==== Selected excerpt ====

Background information
- Born: 5 May 1952 Srirangam, Tiruchirappalli district, Madras State (now Tamil Nadu), India
- Died: 20 September 2024 (aged 72) Chennai, Tamil Nadu, India
- Genres: Indian classical music; parody;
- Instrument: Morsing
- Years active: 1968–2024

= Srirangam Kannan =

Indian musician and artist (1952–2024)

Srirangam Kannan (5 May 1952 – 20 September 2024) was an Indian musician and artist, known for playing the morsing.

==Life and career==
Vidwan Srirangam S. Kannan was born on 5 May 1952 in Srirangam to K. Sathyamurthy and Kamalam. Growing up, he had little experience with Carnatic music.

When he was 19 years old he heard a concert where Sri Pudukkotai S. Mahadevan played the morsing. Shortly afterwards, he became Mahadevan's disciple. He also learned more about laya (tempo) from Kanadukathan Rajaraman, a kanjeera and mridangam artist and a friend of Mahadevan. By age 23, Srirangam Kannan had started his career as a full-fledged morsing artist.

==== Given data ====

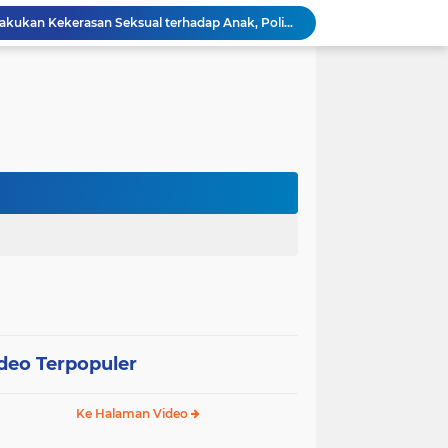
Ayah Kandung Diduga Lakukan Kekerasan Seksual terhadap Anak, Polisi Terus Dalami Kasus
Brimob Batalyon B Pelopor Ajak Warga Pasang Bendera Merah Putih Semarakkan HUT Kemerdekaan RI Ke-81
NALOR, Inovasi Puskesmas Banda Sakti Hadirkan Layanan Kesehatan hingga ke Lorong-Lorong Warga
Pemko Lhokseumawe Gandeng Bank Indonesia, Fokus Jaga Inflasi dan Perkuat UMKM
Mahasiswa KKN-PPM Universitas Malikussaleh Perkuat UMKM Gampong Binjee melalui Program Pemberdayaan Ekonomi
Relokasi Lapas Lhokseumawe: 64 Personel Gabungan Kawal Pemindahan 459 Narapidana
Hari Pertama Sekolah, Bunda PAUD Lhokseumawe Tanamkan Pola Hidup Sehat dan Karakter Anak
Pemko Lhokseumawe Perpanjang Masa Kerja PPPK, Evaluasi Kinerja Digelar Selama Tiga Bulan
Revitalisasi RSU Cut Meutia Menguat, Lhokseumawe Siap Terima Pengalihan Kepemilikan
Modus Tegur Pasangan di Goa Jepang Lhokseumawe Berujung Curanmor, Dua Terduga Pelaku Diamankan
deo Terpopuler
Ke Halaman Video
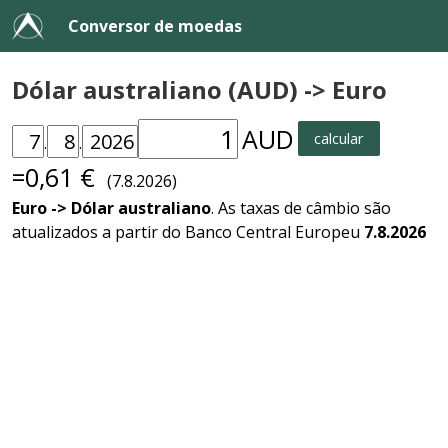
Conversor de moedas
Dólar australiano (AUD) -> Euro
AUD
calcular
.
.
=0,61 €
(7.8.2026)
Euro -> Dólar australiano
. As taxas de câmbio são
atualizados a partir do Banco Central Europeu
7.8.2026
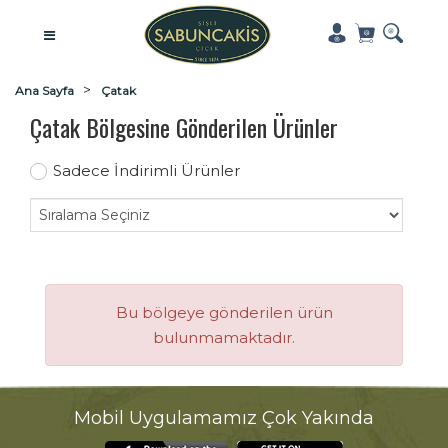
Ana Sayfa
Çatak
Çatak Bölgesine Gönderilen Ürünler
Sadece İndirimli Ürünler
Bu bölgeye gönderilen ürün
bulunmamaktadır.
Mobil Uygulamamız Çok Yakında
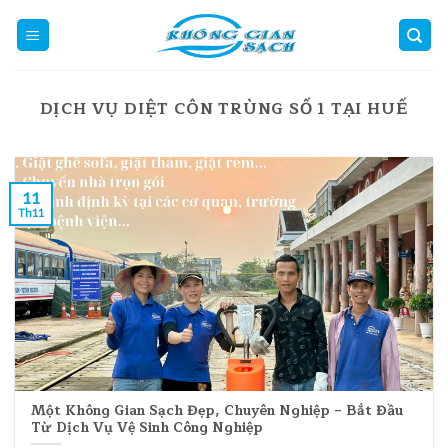
Skip
to
content
DỊCH VỤ DIỆT CÔN TRÙNG SỐ 1 TẠI HUẾ
11
Th11
Một Không Gian Sạch Đẹp, Chuyên Nghiệp – Bắt Đầu
Từ Dịch Vụ Vệ Sinh Công Nghiệp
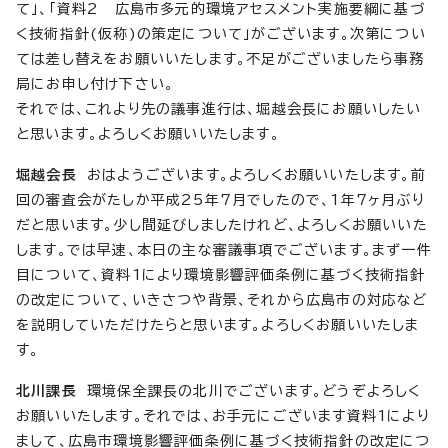
て」、「資料2 広島市多元的環境アセスメント実施要綱に基づ
く技術指針(仮称)の策定について」がございます。次第につい
ては差し替えをお願いいたします。不足がございましたら事務
局にお申し付け下さい。
それでは、これより先の議事進行は、堀越会長にお願いしたい
と思います。よろしくお願いいたします。
堀越会長
おはようございます。よろしくお願いいたします。前
回の審査会がたしか平成25年7月でしたので、1年7ヶ月ぶり
だと思います。少し間延びしましたけれど、よろしくお願いいた
します。では早速、本日の主な審議事項でございます。まず一件
目について、資料1により環境影響評価条例に基づく技術指針
の改定について、いきさつや背景、それから広島市の対応など
を説明していただけたらと思います。よろしくお願いいたしま
す。
北川課長
環境保全課長の北川でございます。どうぞよろしく
お願いいたします。それでは、お手元にございます資料1により
まして、広島市環境影響評価条例に基づく技術指針の改定につ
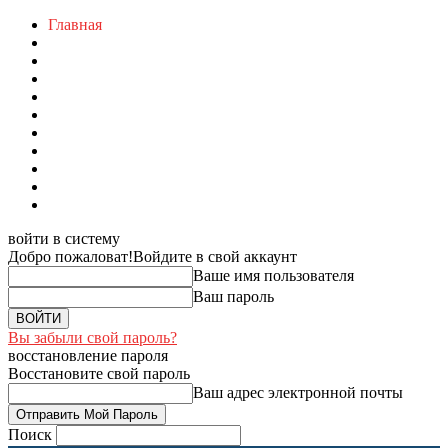
Главная
войти в систему
Добро пожаловат!
Войдите в свой аккаунт
Ваше имя пользователя
Ваш пароль
Вы забыли свой пароль?
восстановление пароля
Восстановите свой пароль
Ваш адрес электронной почты
Поиск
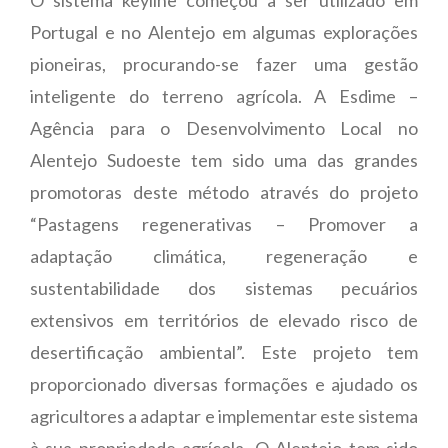
Portugal e no Alentejo em algumas explorações
pioneiras, procurando-se fazer uma gestão
inteligente do terreno agrícola. A Esdime –
Agência para o Desenvolvimento Local no
Alentejo Sudoeste tem sido uma das grandes
promotoras deste método através do projeto
“Pastagens regenerativas – Promover a
adaptação climática, regeneração e
sustentabilidade dos sistemas pecuários
extensivos em territórios de elevado risco de
desertificação ambiental”. Este projeto tem
proporcionado diversas formações e ajudado os
agricultores a adaptar e implementar este sistema
à sua propriedade agrícola. O Alentejo tem sido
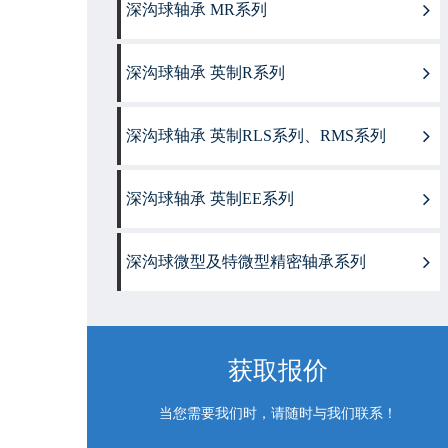
深沟球轴承 MR系列
深沟球轴承 英制R系列
深沟球轴承 英制RLS系列、RMS系列
深沟球轴承 英制EE系列
深沟球微型及特微型精密轴承系列
获取报价
当您需要我们时，请随时与我们联系！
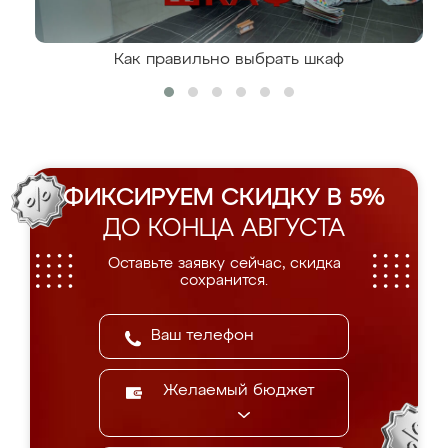
Как правильно выбрать шкаф
ФИКСИРУЕМ СКИДКУ В 5%
ДО КОНЦА АВГУСТА
Оставьте заявку сейчас, скидка
сохранится.
Желаемый бюджет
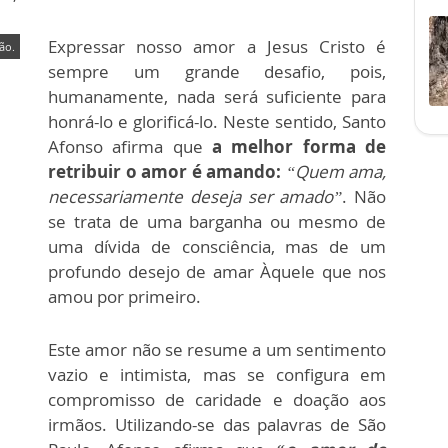
Expressar nosso amor a Jesus Cristo é
ão.
sempre um grande desafio, pois,
humanamente, nada será suficiente para
honrá-lo e glorificá-lo. Neste sentido, Santo
Afonso afirma que
a melhor forma de
retribuir o amor é amando:
“Quem ama,
necessariamente deseja ser amado”
. Não
se trata de uma barganha ou mesmo de
uma dívida de consciência, mas de um
profundo desejo de amar Àquele que nos
amou por primeiro.
Este amor não se resume a um sentimento
vazio e intimista, mas se configura em
compromisso de caridade e doação aos
irmãos. Utilizando-se das palavras de São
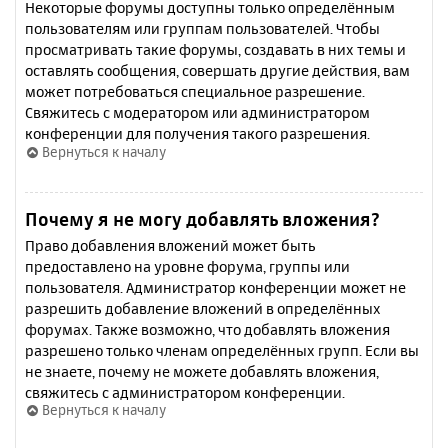
Некоторые форумы доступны только определённым
пользователям или группам пользователей. Чтобы
просматривать такие форумы, создавать в них темы и
оставлять сообщения, совершать другие действия, вам
может потребоваться специальное разрешение.
Свяжитесь с модератором или администратором
конференции для получения такого разрешения.
Вернуться к началу
Почему я не могу добавлять вложения?
Право добавления вложений может быть
предоставлено на уровне форума, группы или
пользователя. Администратор конференции может не
разрешить добавление вложений в определённых
форумах. Также возможно, что добавлять вложения
разрешено только членам определённых групп. Если вы
не знаете, почему не можете добавлять вложения,
свяжитесь с администратором конференции.
Вернуться к началу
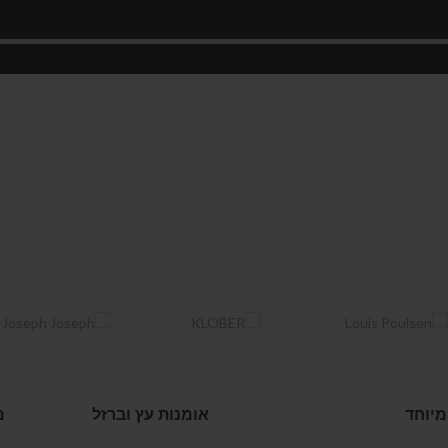
מיוחד
אומנות עץ וברזל
מ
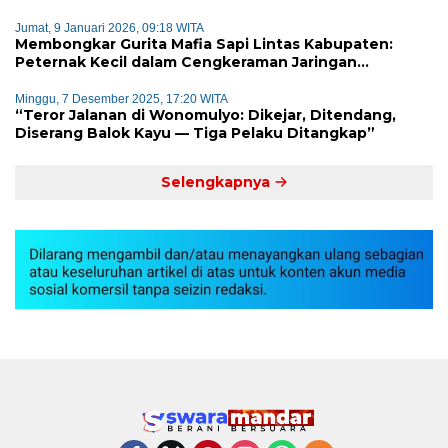
Jumat, 9 Januari 2026, 09:18 WITA
Membongkar Gurita Mafia Sapi Lintas Kabupaten:
Peternak Kecil dalam Cengkeraman Jaringan
Terorganisir
Minggu, 7 Desember 2025, 17:20 WITA
“Teror Jalanan di Wonomulyo: Dikejar, Ditendang,
Diserang Balok Kayu — Tiga Pelaku Ditangkap”
Selengkapnya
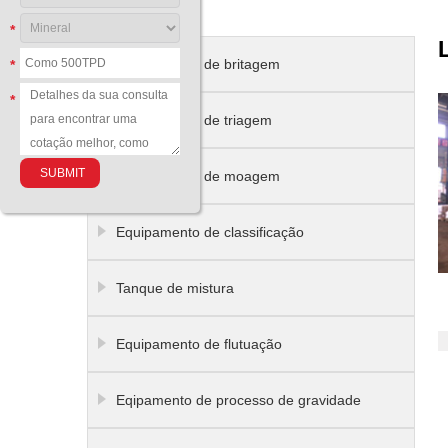
*
Equipamento de britagem
*
*
Equipamento de triagem
Equipamento de moagem
Equipamento de classificação
Tanque de mistura
Equipamento de flutuação
Eqipamento de processo de gravidade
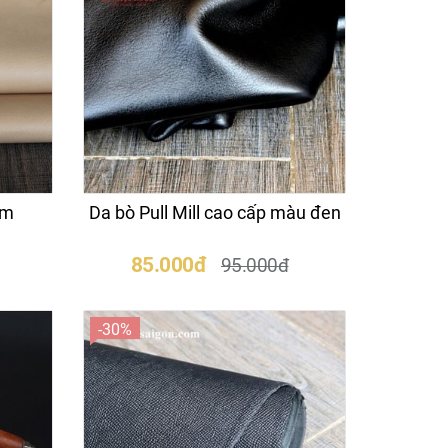
em
Da bò Pull Mill cao cấp màu đen
85.000đ
95.000đ
-30%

====

## Parts of the exercise
1: Summarize the Srirangam Kannan biography in two sentences.
2: Using the Srirangam Kannan biography, explain in two or three sentences how Kannan became a morsing artist after growing up with little experience of Carnatic music.
3: Pick up the Srirangam Kannan biography after its last sentence and continue it.

## Answers given
1: Srirangam Kannan (1952–2024) was an Indian musician known for playing the morsing, born in Srirangam to K. Sathyamurthy and Kamalam, who had little experience with Carnatic music growing up. At 19 he heard Sri Pudukkotai S. Mahadevan play the morsing and soon became his disciple, also learned about laya from Kanadukathan Rajaraman, and by 23 had started his career as a full-fledged morsing artist.

2: At 19 he heard a concert where Sri Pudukkotai S. Mahadevan played the morsing, and shortly afterwards he became Mahadevan's disciple. He also learned about laya (tempo) from Kanadukathan Rajaraman, a kanjeera and mridangam artist and a friend of Mahadevan. By age 23 he had started his career as a full-fledged morsing artist.

3:
After graduating from university with a degree in mathematics, he joined Indian Bank, where he worked for 30 years before retiring in 2000 after having become manager.

He continued to play in concerts across India. He also performed regularly for AIR Chennai.

Kannan died on 20 September 2024, at the age of 72.

==Awards and honours==
Srirangam Kannan was the recipient of many awards and recognitions, listed here.

- Awarded Mannargudi Natesa Pillai Award, instituted by Sri Raagam Fine Arts, Chennai, presented by Dr. M Balamuralikrishna in 1996.
- Kalaimamani Award by the Government of Tamil Nadu in 1998
- Best Upapakkavadhyam Award from the Music Academy, instituted by Dr. Ramamurthy, in 1998 & 2001.
- Honoured as the Asthana Vidwan of Sri Kanchi Kamakoti Peetam in the year 2000.
- Best Upapakkavadhyam Award from Narada Gana Sabha, instituted by Obul Reddy, in 2003.
- Lifetime Achievement Award in the field of Carnatic Music from the Kanchi Kamakoti Peetam in 2003.
- A Top Graded artiste in All India Radio
- Meritorious Award for achievement in Carnatic Music, instituted by the Maharajapuram Santhanam Foundation, Chennai in 2005.
- Vani Kala Sudhakara award for the most proficient morsing vidwan, instituted by Sri Thyaga Bhrama Gana Sabha, Chennai in 2005.
- Lifetime Achievement Award in the field of Carnatic Music from Sri Sachidananda Swamy of Datta Peetam, Mysore in 2006
- Nada Vidya Bhupathi, instituted by Nada Dweepam Trust, Chennai in 2009.

==Tours and concerts==
Listed here are Srirangam Kannan's tours and concerts.

- 1988: Festival of India in USSR with Shri. Karaikudi R Mani and Dr. N Ramani
- 1990: Tala Vaadya Concerts in France, Italy, Belgium and the UK.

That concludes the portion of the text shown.